• [DATA SHOWN]:
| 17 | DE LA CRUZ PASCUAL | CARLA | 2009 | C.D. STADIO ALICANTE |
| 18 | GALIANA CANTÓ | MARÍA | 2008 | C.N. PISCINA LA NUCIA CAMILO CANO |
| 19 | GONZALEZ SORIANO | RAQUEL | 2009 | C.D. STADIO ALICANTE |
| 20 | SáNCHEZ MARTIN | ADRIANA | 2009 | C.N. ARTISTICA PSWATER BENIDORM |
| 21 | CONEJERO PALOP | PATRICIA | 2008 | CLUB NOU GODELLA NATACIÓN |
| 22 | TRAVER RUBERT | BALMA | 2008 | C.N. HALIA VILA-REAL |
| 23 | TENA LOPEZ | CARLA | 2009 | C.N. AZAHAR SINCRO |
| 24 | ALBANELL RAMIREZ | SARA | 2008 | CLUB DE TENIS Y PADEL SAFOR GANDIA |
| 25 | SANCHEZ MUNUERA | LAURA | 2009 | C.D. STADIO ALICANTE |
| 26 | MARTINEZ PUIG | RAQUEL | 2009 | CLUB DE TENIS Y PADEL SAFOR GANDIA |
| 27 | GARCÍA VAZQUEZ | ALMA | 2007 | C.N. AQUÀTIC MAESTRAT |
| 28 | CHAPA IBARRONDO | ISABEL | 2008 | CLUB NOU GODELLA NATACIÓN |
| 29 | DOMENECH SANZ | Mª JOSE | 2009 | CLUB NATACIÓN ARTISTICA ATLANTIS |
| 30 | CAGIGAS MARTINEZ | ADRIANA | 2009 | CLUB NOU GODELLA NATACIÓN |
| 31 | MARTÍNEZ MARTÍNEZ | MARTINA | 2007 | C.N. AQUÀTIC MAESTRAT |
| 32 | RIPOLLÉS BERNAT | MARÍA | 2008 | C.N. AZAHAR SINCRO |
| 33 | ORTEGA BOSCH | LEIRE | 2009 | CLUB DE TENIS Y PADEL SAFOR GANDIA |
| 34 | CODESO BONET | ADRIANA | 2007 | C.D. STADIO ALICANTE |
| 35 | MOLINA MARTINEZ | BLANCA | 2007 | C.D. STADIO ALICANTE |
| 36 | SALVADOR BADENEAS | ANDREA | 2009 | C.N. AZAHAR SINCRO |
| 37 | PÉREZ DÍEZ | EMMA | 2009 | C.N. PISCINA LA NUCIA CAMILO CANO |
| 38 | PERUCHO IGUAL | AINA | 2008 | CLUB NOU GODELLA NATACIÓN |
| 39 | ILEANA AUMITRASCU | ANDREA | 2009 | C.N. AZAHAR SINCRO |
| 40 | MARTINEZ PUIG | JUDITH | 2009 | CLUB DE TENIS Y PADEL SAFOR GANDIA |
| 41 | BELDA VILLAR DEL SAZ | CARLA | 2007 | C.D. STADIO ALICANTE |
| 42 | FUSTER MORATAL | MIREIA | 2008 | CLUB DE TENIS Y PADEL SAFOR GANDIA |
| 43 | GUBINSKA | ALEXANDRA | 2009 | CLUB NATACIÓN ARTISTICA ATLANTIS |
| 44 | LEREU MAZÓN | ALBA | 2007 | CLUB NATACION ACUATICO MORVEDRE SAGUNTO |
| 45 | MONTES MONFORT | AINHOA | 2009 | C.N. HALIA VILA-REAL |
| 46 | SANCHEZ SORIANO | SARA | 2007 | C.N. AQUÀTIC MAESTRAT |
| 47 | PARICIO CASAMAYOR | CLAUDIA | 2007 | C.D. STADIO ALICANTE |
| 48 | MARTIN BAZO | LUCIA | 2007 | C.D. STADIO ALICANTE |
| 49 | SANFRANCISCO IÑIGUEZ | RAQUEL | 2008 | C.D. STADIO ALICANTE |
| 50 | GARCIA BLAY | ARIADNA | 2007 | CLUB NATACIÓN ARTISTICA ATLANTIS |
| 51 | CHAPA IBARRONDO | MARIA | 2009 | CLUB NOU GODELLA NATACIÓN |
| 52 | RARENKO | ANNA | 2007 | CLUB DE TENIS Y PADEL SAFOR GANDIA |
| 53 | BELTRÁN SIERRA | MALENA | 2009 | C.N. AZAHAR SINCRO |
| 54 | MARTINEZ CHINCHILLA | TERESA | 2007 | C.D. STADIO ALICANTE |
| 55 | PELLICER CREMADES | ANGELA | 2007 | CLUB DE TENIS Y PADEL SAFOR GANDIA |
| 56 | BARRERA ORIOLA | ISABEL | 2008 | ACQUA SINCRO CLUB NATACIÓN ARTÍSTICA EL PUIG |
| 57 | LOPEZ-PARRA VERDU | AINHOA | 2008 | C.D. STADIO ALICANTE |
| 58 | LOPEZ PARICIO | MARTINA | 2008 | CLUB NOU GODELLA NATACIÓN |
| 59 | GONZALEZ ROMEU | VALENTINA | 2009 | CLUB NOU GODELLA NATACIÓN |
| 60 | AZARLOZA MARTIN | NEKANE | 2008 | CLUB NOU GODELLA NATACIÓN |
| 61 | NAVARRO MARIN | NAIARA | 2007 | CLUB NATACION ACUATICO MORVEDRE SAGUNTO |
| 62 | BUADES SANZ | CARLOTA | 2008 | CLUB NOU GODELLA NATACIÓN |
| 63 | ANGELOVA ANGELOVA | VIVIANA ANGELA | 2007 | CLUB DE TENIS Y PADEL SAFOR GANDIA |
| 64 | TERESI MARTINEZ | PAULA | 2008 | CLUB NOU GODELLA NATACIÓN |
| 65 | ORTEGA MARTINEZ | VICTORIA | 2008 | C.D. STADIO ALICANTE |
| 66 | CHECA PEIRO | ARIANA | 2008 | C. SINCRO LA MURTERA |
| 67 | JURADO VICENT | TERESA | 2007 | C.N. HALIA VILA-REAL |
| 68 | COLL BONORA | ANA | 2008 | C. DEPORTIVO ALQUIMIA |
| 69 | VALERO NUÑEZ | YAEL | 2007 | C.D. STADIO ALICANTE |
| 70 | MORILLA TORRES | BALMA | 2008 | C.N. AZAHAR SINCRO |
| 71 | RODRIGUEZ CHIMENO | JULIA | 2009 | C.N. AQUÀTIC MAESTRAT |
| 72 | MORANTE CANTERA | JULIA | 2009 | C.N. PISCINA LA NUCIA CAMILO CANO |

• [EXERCISE GOAL]:
Using the records above, copy word for word the line with "SARA | 2007 | C.N. AQUÀTIC MAESTRAT |", the line with "2007 | CLUB NATACIÓN ARTISTICA ATLANTIS |", and every line between them.

• [COMPLETED TASK]:
| 46 | SANCHEZ SORIANO | SARA | 2007 | C.N. AQUÀTIC MAESTRAT |
| 47 | PARICIO CASAMAYOR | CLAUDIA | 2007 | C.D. STADIO ALICANTE |
| 48 | MARTIN BAZO | LUCIA | 2007 | C.D. STADIO ALICANTE |
| 49 | SANFRANCISCO IÑIGUEZ | RAQUEL | 2008 | C.D. STADIO ALICANTE |
| 50 | GARCIA BLAY | ARIADNA | 2007 | CLUB NATACIÓN ARTISTICA ATLANTIS |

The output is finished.